そんな阪神にさらにショックを与えたのが、椎間板ヘルニアからの復活を期し、二軍で調整していた城島の状態だ。5月に手術し、その後の経過は良好で16日の二軍戦で復帰。一軍合流も間近となっていた。ところが21日のウエスタン・中日戦で今度は古傷の左ひざを負傷。左ひざ裏の肉離れと診断された。現在は自宅静養を余儀なくされ、今季中の復帰が絶望的となってしまった。
城島の復帰“消滅”の影響は大きい。戦力面はもちろんだが、それ以上に「キレ役」として期待されていたからだ。ある若手選手は「今一軍に帰ってきたら、ベンチで怒りまくるのは目に見えている」という。普通なら怒られるのは勘弁なはずなのに、なぜ期待されるのか。ある球団関係者はこう話す。

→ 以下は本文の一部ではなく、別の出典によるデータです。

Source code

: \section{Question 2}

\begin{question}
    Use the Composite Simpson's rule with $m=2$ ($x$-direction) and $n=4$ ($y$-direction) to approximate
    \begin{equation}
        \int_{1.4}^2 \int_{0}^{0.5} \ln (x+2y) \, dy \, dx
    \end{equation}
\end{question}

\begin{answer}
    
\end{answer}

「今の一軍の雰囲気を見たらぶちきれるのは間違いない。ただ、それくらいの緊張感がチームにいい刺激になるんじゃないか。あの王さん(現ソフトバンク会長)にも意見することがあったらしいから、今のウチの首脳陣にもなにか言うかもしれない。その緊張感があるだけでもだいぶ違う」
別の関係者は「一軍に復帰してキレることが、チームの雰囲気を変える“最後の希望”だ」とまで…。
それも今回の肉離れで断たれてしまった。停滞ムードから抜け出せない阪神。希望もなくなったまま、消化不良で終わってしまうのか…。